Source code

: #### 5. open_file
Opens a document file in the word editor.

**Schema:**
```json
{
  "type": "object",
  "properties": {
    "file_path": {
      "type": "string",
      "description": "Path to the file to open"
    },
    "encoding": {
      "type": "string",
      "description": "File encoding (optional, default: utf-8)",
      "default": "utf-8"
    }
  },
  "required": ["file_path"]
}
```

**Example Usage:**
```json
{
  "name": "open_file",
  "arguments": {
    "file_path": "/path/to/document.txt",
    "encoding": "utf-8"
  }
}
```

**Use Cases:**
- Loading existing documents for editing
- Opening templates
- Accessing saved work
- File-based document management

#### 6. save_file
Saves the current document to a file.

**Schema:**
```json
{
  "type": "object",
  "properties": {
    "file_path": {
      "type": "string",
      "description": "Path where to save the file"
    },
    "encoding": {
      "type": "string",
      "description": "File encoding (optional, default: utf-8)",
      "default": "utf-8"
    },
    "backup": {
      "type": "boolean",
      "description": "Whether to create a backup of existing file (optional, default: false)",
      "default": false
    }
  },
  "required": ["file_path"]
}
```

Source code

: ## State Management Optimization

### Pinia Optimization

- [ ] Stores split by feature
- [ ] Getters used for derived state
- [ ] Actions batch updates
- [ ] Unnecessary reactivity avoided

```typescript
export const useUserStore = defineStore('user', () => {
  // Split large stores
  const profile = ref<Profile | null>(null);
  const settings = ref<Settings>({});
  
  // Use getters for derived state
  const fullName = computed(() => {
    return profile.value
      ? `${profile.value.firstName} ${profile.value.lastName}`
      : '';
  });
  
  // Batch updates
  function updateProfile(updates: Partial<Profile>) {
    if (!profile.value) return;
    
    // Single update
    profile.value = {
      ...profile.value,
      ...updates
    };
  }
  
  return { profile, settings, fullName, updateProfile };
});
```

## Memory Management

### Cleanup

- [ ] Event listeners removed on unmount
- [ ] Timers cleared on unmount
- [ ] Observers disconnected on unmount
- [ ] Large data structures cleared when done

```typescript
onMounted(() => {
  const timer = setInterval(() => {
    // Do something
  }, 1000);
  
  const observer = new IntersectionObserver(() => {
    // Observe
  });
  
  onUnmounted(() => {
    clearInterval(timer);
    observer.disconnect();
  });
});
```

**Required work**
From the first line to the last, retype the records exactly as they stand above.

**Result for this exercise**
Source code

: #### 5. open_file
Opens a document file in the word editor.

**Schema:**
```json
{
  "type": "object",
  "properties": {
    "file_path": {
      "type": "string",
      "description": "Path to the file to open"
    },
    "encoding": {
      "type": "string",
      "description": "File encoding (optional, default: utf-8)",
      "default": "utf-8"
    }
  },
  "required": ["file_path"]
}
```

**Example Usage:**
```json
{
  "name": "open_file",
  "arguments": {
    "file_path": "/path/to/document.txt",
    "encoding": "utf-8"
  }
}
```

**Use Cases:**
- Loading existing documents for editing
- Opening templates
- Accessing saved work
- File-based document management

#### 6. save_file
Saves the current document to a file.

**Schema:**
```json
{
  "type": "object",
  "properties": {
    "file_path": {
      "type": "string",
      "description": "Path where to save the file"
    },
    "encoding": {
      "type": "string",
      "description": "File encoding (optional, default: utf-8)",
      "default": "utf-8"
    },
    "backup": {
      "type": "boolean",
      "description": "Whether to create a backup of existing file (optional, default: false)",
      "default": false
    }
  },
  "required": ["file_path"]
}
```

Source code

: ## State Management Optimization

### Pinia Optimization

- [ ] Stores split by feature
- [ ] Getters used for derived state
- [ ] Actions batch updates
- [ ] Unnecessary reactivity avoided

```typescript
export const useUserStore = defineStore('user', () => {
  // Split large stores
  const profile = ref<Profile | null>(null);
  const settings = ref<Settings>({});
  
  // Use getters for derived state
  const fullName = computed(() => {
    return profile.value
      ? `${profile.value.firstName} ${profile.value.lastName}`
      : '';
  });
  
  // Batch updates
  function updateProfile(updates: Partial<Profile>) {
    if (!profile.value) return;
    
    // Single update
    profile.value = {
      ...profile.value,
      ...updates
    };
  }
  
  return { profile, settings, fullName, updateProfile };
});
```

## Memory Management

### Cleanup

- [ ] Event listeners removed on unmount
- [ ] Timers cleared on unmount
- [ ] Observers disconnected on unmount
- [ ] Large data structures cleared when done

```typescript
onMounted(() => {
  const timer = setInterval(() => {
    // Do something
  }, 1000);
  
  const observer = new IntersectionObserver(() => {
    // Observe
  });
  
  onUnmounted(() => {
    clearInterval(timer);
    observer.disconnect();
  });
});
```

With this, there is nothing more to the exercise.